Habitats ruraux médiévaux et modernes en Franche-Comté

Prospections et des relevés topographiques et géophysiques

Présentation

Les acquis scientifiques de la recherche archéologique en Franche-Comté ont été importants dans de nombreux domaines, comme le montrent les différentes contributions thématiques développées dans le récent bilan scientifique 1995-2005 du Service régional de l’archéologie, en revanche la connaissance sur les habitats ruraux du Moyen Âge central et du Bas moyen Âge n’a guère progressé. Si l’on compare avec le haut Moyen Âge, le bilan consacré à cette période montre des avancées significatives dans la connaissance des habitats ruraux et des contextes, ce qui n’est pas le cas pour le Moyen Âge qui apparaît comme un des points faibles de l’archéologie franc-comtoise.  Aujourd’hui, l’habitat rural médiéval en Franche-Comté reste un objet d’étude absent de la recherche archéologique programmée. Seule, l’archéologie préventive, au gré des découvertes effectuées lors de diagnostics, et plus rarement de fouilles, alimente ce thème.
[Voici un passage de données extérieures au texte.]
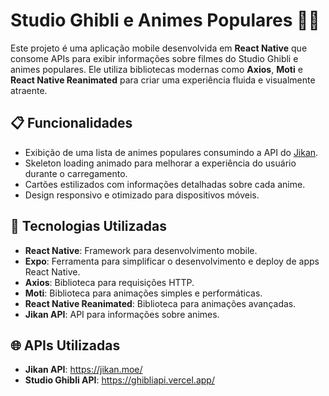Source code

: # Studio Ghibli e Animes Populares 🎥🗾

Este projeto é uma aplicação mobile desenvolvida em **React Native** que consome APIs para exibir informações sobre filmes do Studio Ghibli e animes populares. Ele utiliza bibliotecas modernas como **Axios**, **Moti** e **React Native Reanimated** para criar uma experiência fluida e visualmente atraente.

## 📋 Funcionalidades

- Exibição de uma lista de animes populares consumindo a API do [Jikan](https://jikan.moe/).
- Skeleton loading animado para melhorar a experiência do usuário durante o carregamento.
- Cartões estilizados com informações detalhadas sobre cada anime.
- Design responsivo e otimizado para dispositivos móveis.

## 🚀 Tecnologias Utilizadas

- **React Native**: Framework para desenvolvimento mobile.
- **Expo**: Ferramenta para simplificar o desenvolvimento e deploy de apps React Native.
- **Axios**: Biblioteca para requisições HTTP.
- **Moti**: Biblioteca para animações simples e performáticas.
- **React Native Reanimated**: Biblioteca para animações avançadas.
- **Jikan API**: API para informações sobre animes.

## 🌐 APIs Utilizadas

- **Jikan API**: https://jikan.moe/
- **Studio Ghibli API**: https://ghibliapi.vercel.app/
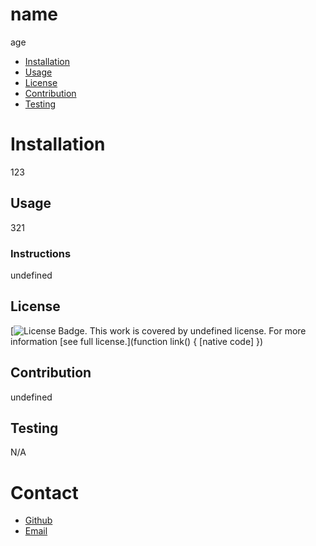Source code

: 
  # name
  age

  * [Installation](#installation)
  * [Usage](#usage)
  * [License](#license) 
  * [Contribution](#contribution)
  * [Testing](#testing)
   
  # Installation
  123

  ## Usage
  321

  ### Instructions
  undefined

  ## License
  [![License Badge](https://img.shields.io/badge/license-undefinedblue.svg). 
    This work is covered by undefined license. 
    For more information [see full license.](function link() { [native code] })

  ## Contribution
  undefined

  ## Testing
  N/A

  # Contact
  * [Github](https://github.com/MissNG-Git)
  * [Email](mailto:test@nonymous.com)
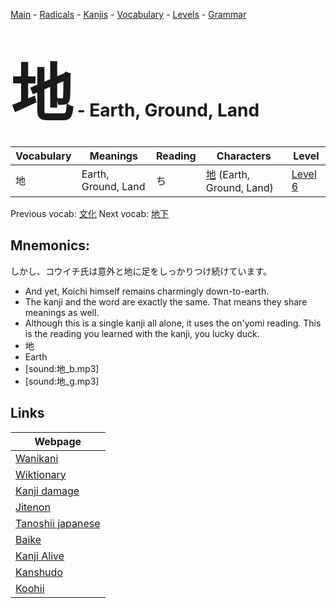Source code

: <style> bigfont {font-size: 100px}</style>
[Main](../README.md) -
[Radicals](../radicals.md) -
[Kanjis](../kanjis.md) -
[Vocabulary](../vocabulary.md) -
[Levels](../levels.md) -
[Grammar](../grammar.md)
# <bigfont> 地</bigfont> - Earth, Ground, Land 

| Vocabulary | Meanings | Reading | Characters | Level |
| --- | --- | --- | --- | --- |
| 地 | Earth, Ground, Land | ち |  [地](../kanjis/地.md) (Earth, Ground, Land) | [Level 6](../levels/wk_level6.md) |

Previous vocab: [文化](文化.md) Next vocab: [地下](地下.md) 

## Mnemonics:
しかし、コウイチ氏は意外と地に足をしっかりつけ続けています。
* And yet, Koichi himself remains charmingly down-to-earth.
* The kanji and the word are exactly the same. That means they share meanings as well.
* Although this is a single kanji all alone, it uses the on'yomi reading. This is the reading you learned with the kanji, you lucky duck.
* 地
* Earth
* [sound:地_b.mp3]
* [sound:地_g.mp3]


## Links 

| Webpage |
| --- |
| [Wanikani          ](https://www.wanikani.com/kanji/地) |
| [Wiktionary        ](https://en.wiktionary.org/wiki/地) |
| [Kanji damage      ](http://www.kanjidamage.com/kanji/search?utf8=✓&q=地) |
| [Jitenon           ](https://jitenon.com/kanji/地) |
| [Tanoshii japanese ](https://www.tanoshiijapanese.com/dictionary/kanji.cfm?k=地) |
| [Baike             ](https://baike.baidu.com/item/地) |
| [Kanji Alive       ](https://app.kanjialive.com/地) |
| [Kanshudo          ](https://www.kanshudo.com/searchmn?q=地) |
| [Koohii            ](https://kanji.koohii.com/study/kanji/地) |

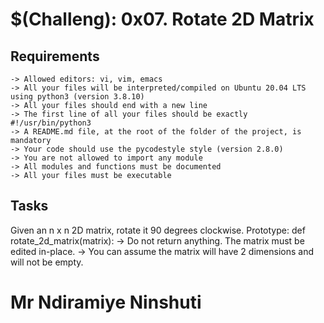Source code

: # $(Challeng): 0x07. Rotate 2D Matrix
## Requirements
    -> Allowed editors: vi, vim, emacs
    -> All your files will be interpreted/compiled on Ubuntu 20.04 LTS using python3 (version 3.8.10)
    -> All your files should end with a new line
    -> The first line of all your files should be exactly #!/usr/bin/python3
    -> A README.md file, at the root of the folder of the project, is mandatory
    -> Your code should use the pycodestyle style (version 2.8.0)
    -> You are not allowed to import any module
    -> All modules and functions must be documented
    -> All your files must be executable

## Tasks

Given an n x n 2D matrix, rotate it 90 degrees clockwise. Prototype: def rotate_2d_matrix(matrix):
    -> Do not return anything. The matrix must be edited in-place.
    -> You can assume the matrix will have 2 dimensions and will not be empty.

# Mr Ndiramiye Ninshuti
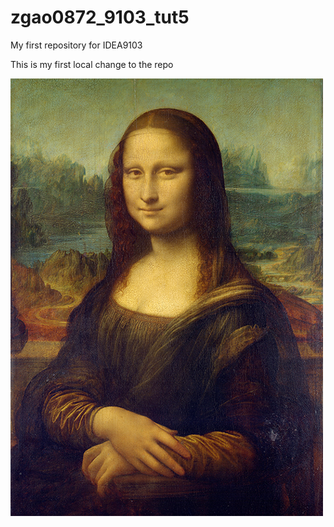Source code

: # zgao0872_9103_tut5
My first repository for IDEA9103

This is my first local change to the repo

![An image of the Mona Lisa](readmeImages/Mona_Lisa_by_Leonardo_da_Vinci_500_x_700.jpg)
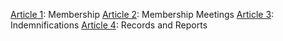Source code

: [Article 1](article-1.md): Membership
[Article 2](article-2.md): Membership Meetings
[Article 3](article-3.md): Indemnifications
[Article 4](article-4.md): Records and Reports
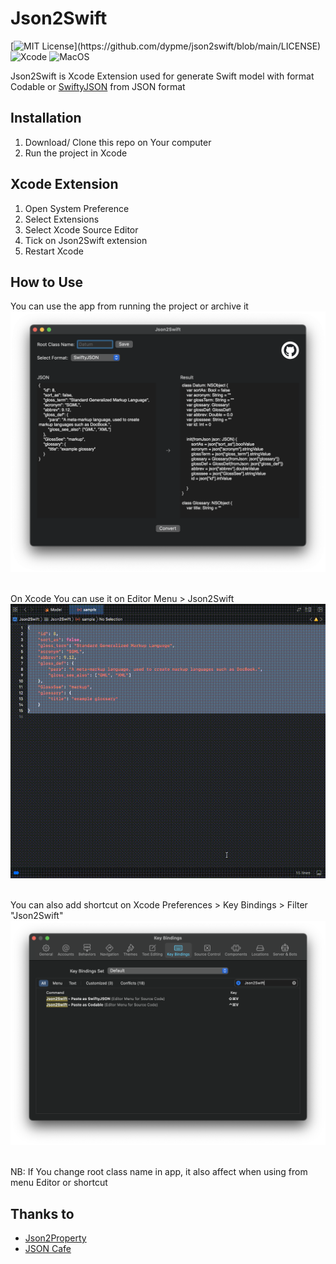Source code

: # Json2Swift

[![MIT License](https://img.shields.io/apm/l/atomic-design-ui.svg?)](https://github.com/dypme/json2swift/blob/main/LICENSE)
![Xcode](https://img.shields.io/badge/Tested-Xcode%2012%2F13-blue)
![MacOS](https://img.shields.io/badge/platform-macos-lightgrey)

Json2Swift is Xcode Extension used for generate Swift model with format Codable or [SwiftyJSON](https://github.com/SwiftyJSON/SwiftyJSON) from JSON format

## Installation
1. Download/ Clone this repo on Your computer
2. Run the project in Xcode

## Xcode Extension
1. Open System Preference
2. Select Extensions
3. Select Xcode Source Editor
4. Tick on Json2Swift extension
5. Restart Xcode

## How to Use
You can use the app from running the project or archive it<br>
<img src="https://raw.githubusercontent.com/dypme/json2swift/main/images/app.png" alt="Json2Swift" title="Json2Swift" width="557"/><br><br>

On Xcode You can use it on Editor Menu > Json2Swift<br>
<img src="https://raw.githubusercontent.com/dypme/json2swift/main/images/demo.gif" alt="Json2Swift" title="Json2Swift" width="600"/><br><br>

You can also add shortcut on Xcode Preferences > Key Bindings > Filter "Json2Swift"<br>
<img src="https://raw.githubusercontent.com/dypme/json2swift/main/images/keys.png" alt="Json2Swift" title="Json2Swift" width="557"/><br><br>

NB: If You change root class name in app, it also affect when using from menu Editor or shortcut

## Thanks to
- [Json2Property](https://github.com/keepyounger/Json2Property)
- [JSON Cafe](http://www.jsoncafe.com/)
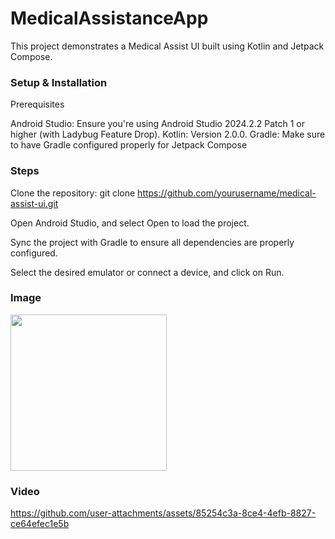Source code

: # MedicalAssistanceApp

This project demonstrates a Medical Assist UI built using Kotlin and Jetpack Compose.

### Setup & Installation
Prerequisites

Android Studio: Ensure you're using Android Studio 2024.2.2 Patch 1 or higher (with Ladybug Feature Drop).
Kotlin: Version 2.0.0.
Gradle: Make sure to have Gradle configured properly for Jetpack Compose

### Steps

Clone the repository:
git clone https://github.com/yourusername/medical-assist-ui.git

Open Android Studio, and select Open to load the project.

Sync the project with Gradle to ensure all dependencies are properly configured.

Select the desired emulator or connect a device, and click on Run.

### Image 
<img src="https://github.com/user-attachments/assets/dddaa6e9-f2b3-4a90-984d-35f3042b6ce8" width="250" />

### Video
https://github.com/user-attachments/assets/85254c3a-8ce4-4efb-8827-ce64efec1e5b

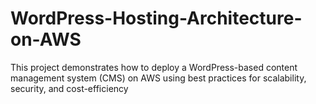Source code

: # WordPress-Hosting-Architecture-on-AWS
This project demonstrates how to deploy a WordPress-based content management system (CMS) on AWS using best practices for scalability, security, and cost-efficiency
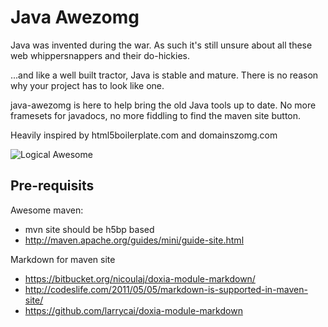 
Java Awezomg
============

Java was invented during the war. As such it's still unsure about all these web whippersnappers and their do-hickies.

...and like a well built tractor, Java is stable and mature. There is no reason why your project has to look like one.

java-awezomg is here to help bring the old Java tools up to date. No more framesets for javadocs, no more fiddling to find the maven site button.

Heavily inspired by html5boilerplate.com and domainszomg.com


![Logical Awesome](http://logicalawesome.com/logical_awesome.jpg)


Pre-requisits
-------------

Awesome maven:
  - mvn site should be h5bp based
  - http://maven.apache.org/guides/mini/guide-site.html

Markdown for maven site
  - https://bitbucket.org/nicoulaj/doxia-module-markdown/
  - http://codeslife.com/2011/05/05/markdown-is-supported-in-maven-site/
  - https://github.com/larrycai/doxia-module-markdown
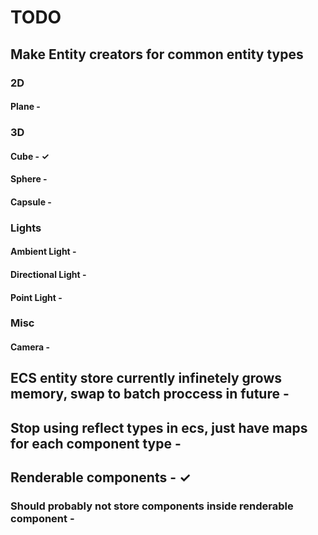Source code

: # TODO

## Make Entity creators for common entity types
### 2D
#### Plane - 
### 3D
#### Cube - ✓
#### Sphere - 
#### Capsule - 
### Lights
#### Ambient Light - 
#### Directional Light -
#### Point Light - 
### Misc
#### Camera -

## ECS entity store currently infinetely grows memory, swap to batch proccess in future - 

## Stop using reflect types in ecs, just have maps for each component type -

## Renderable components -  ✓
### Should probably not store components inside renderable component - 
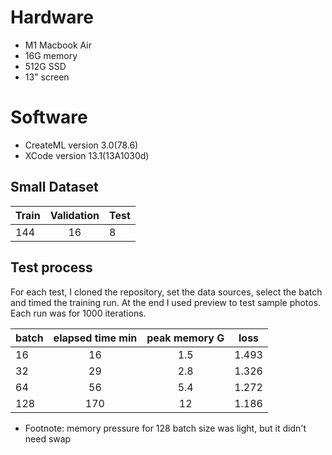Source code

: # Hardware
* M1 Macbook Air
* 16G memory
* 512G SSD
* 13" screen

# Software
* CreateML version 3.0(78.6)
* XCode version 13.1(13A1030d) 

## Small Dataset
|Train	 | Validation | Test |
|--------|:----------:|:-----|
|144	   |16          |	8    |


## Test process

For each test, I cloned the repository, set the data sources, select the batch and timed the training run. At the end I used preview to test sample photos. Each run was for 1000 iterations.


|batch	 | elapsed time min | peak memory G | loss |
|--------|:----------------:|:-------------:|------|
|16	     |16                |	1.5           |1.493 |
|32      |29                | 2.8           |1.326 |
|64      |56                |5.4            |1.272 |
|128     |170               |12             |1.186 |

* Footnote: memory pressure for 128 batch size was light, but it didn't need swap
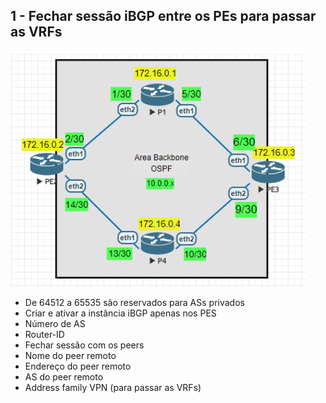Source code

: ## 1 - Fechar sessão iBGP entre os PEs para passar as VRFs

![Laborátorio completo](https://github.com/ledsonsb/lab_ospf_mpls_ibgp_vrf_mikrotik/blob/main/_imagens/passo01.PNG)

* De 64512 a 65535 são reservados para ASs privados
* Criar e ativar a instância iBGP apenas nos PES
* Número de AS
* Router-ID
* Fechar sessão com os peers
* Nome do peer remoto
* Endereço do peer remoto
* AS do peer remoto
* Address family VPN (para passar as VRFs)
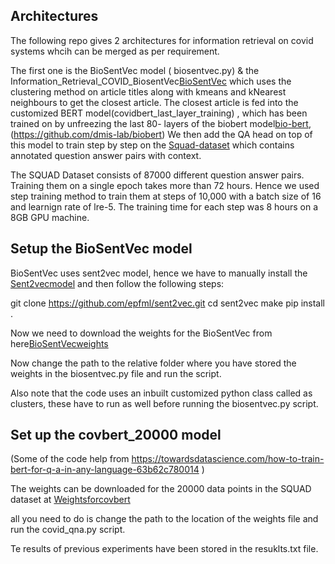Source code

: ## Architectures

The following repo gives 2 architectures for information retrieval on covid systems whcih can be merged as per requirement.

The first one is the BioSentVec model ( biosentvec.py) & the Information_Retrieval_COVID_BiosentVec[BioSentVec](https://github.com/ncbi-nlp/BioSentVec) which uses the clustering method on article titles along with kmeans and kNearest neighbours to get the closest article.
The closest article is fed into the customized BERT model(covidbert_last_layer_training) , which has been trained on by unfreezing the last 80- layers of the biobert model[bio-bert](https://arxiv.org/abs/1901.08746),(https://github.com/dmis-lab/biobert)
We then add the QA head on top of this model to train step by step on the [Squad-dataset](https://rajpurkar.github.io/SQuAD-explorer/) which contains annotated question answer pairs with context.

The SQUAD Dataset consists of 87000 different question answer pairs. Training them on a single epoch takes more than 72 hours. Hence we used step training method to train them at steps of 10,000 with a batch size of 16 and learnign rate of lre-5. The training time for each step was 8 hours on a 8GB GPU machine.

## Setup the BioSentVec model 

BioSentVec uses sent2vec model, hence we have to manually install the [Sent2vecmodel](https://github.com/epfml/sent2vec) and then follow the following steps:

git clone https://github.com/epfml/sent2vec.git
cd sent2vec
make
pip install . 

Now we need to download the weights for the BioSentVec from here[BioSentVecweights](https://drive.google.com/file/d/1yAUfKUVKZlsMarOTgHt_8QdRbYSxiAYa/view?usp=sharing)

Now change the path to the relative folder where you have stored the weights in the biosentvec.py file and run the script.

Also note that the code uses an inbuilt customized python class called as clusters, these have to run as well before running the biosentvec.py script.



## Set up the covbert_20000 model 
(Some of the code help from https://towardsdatascience.com/how-to-train-bert-for-q-a-in-any-language-63b62c780014 )

The weights can be downloaded for the 20000 data points in the SQUAD dataset at [Weightsforcovbert](https://drive.google.com/drive/folders/1MEkQAQacoEQt4jQNbs3tR2uY4SL-Mkn2?usp=sharing)

all you need to do is change the path to the location of the weights file and run the covid_qna.py script.

Te results of previous experiments have been stored in the resuklts.txt file.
Toutefois il convient de souligner que les surfaces étudiées restent réduites et les noyaux d’habitats identifiés appartenant à des ensembles plus vastes, qui échappent à la connaissance, difficiles à interpréter et à replacer dans leur environnement humain. Le dossier général est donc lacunaire et les données éparses.

 

Si on tient compte des 5 sites du Moyen Âge central déjà répertoriés et des sites de Glanot et Villers-le-Sec, on dispose aujourd’hui d’un corpus d’une vingtaine de sites d’habitats révélés par des opérations archéologiques. La nature des vestiges mis au jour, s’apparente pour la plus grande majorité d’entre eux, à des petits noyaux d’habitats localisés en milieu rural et surtout péri-urbain, caractérisés pour l’essentiel par des structures excavées et fossoyées. A l’exception des opérations régulières entreprises sur les communes de Bourogne et Châtenois-les-Forges, qui alimentent essentiellement les problématiques et le débat sur les origines du village, force est de constater que le reste des opérations est éparpillé à travers la région, sans véritable fil conducteur.

 

En l’état actuel, il existe bien des données archéologiques disponibles sur l’habitat rural médiéval mais elles sont fragmentaires et les problématiques recoupées multiformes. Il est donc difficile d’aller au delà d’un simple recensement. Les divers constats dressés à l’occasion de l’établissement du bilan décennal 1995-2005 ou lors des bilans interrégionaux de la CIRA soulignent bien les carences dans ce domaine de la recherche.

 

Partant du constat qu’il était possible de solliciter les sources écrites pour alimenter le sujet, nous avons entrepris une enquête régionale sur les habitats ruraux médiévaux disparus mentionnés dans les sources écrites. Puis, une fois les données collectées nous avons fait appel aux fonds cartographiques pour tenter de localiser les habitats répertoriés à partir d’une enquête microtoponymique, avant de procéder à des reconnaissances sur le terrain. Le corpus, initialement composé d’une vingtaine d’occurrences issues des opérations archéologiques, a été considérablement enrichi par cette enquête sur les habitats ruraux médiévaux disparus en Franche-Comté. De nouvelles occurrences se sont ajoutées soit au final un bilan provisoire d’une cinquantaine de sites d’habitats ruraux médiévaux.

 

Cette enquête a puisé l’essentielle de sa substance dans des travaux réalisés à l’université de Franche-Comté, poursuivi dans le cadre du groupe de recherches historiques sur le comté de Bourgogne (Franche-Bourgogne). Il convient ici de rappeler que dans cette région, hormis la fouille de sauvetage d’une maison de Glanotet les données fragmentaires issues des opérations archéologiques préventives, les types de bâti, d’organisation spatiale et d’environnement des sites d’habitats ruraux médiévaux sont peu documentés, voir inconnus. Il n’existe pas de site référentiel contrairement à d’autres régions limitrophes, comme par exemple la Bourgogne où les données sont issues à la fois de l’archéologie programmée et préventive.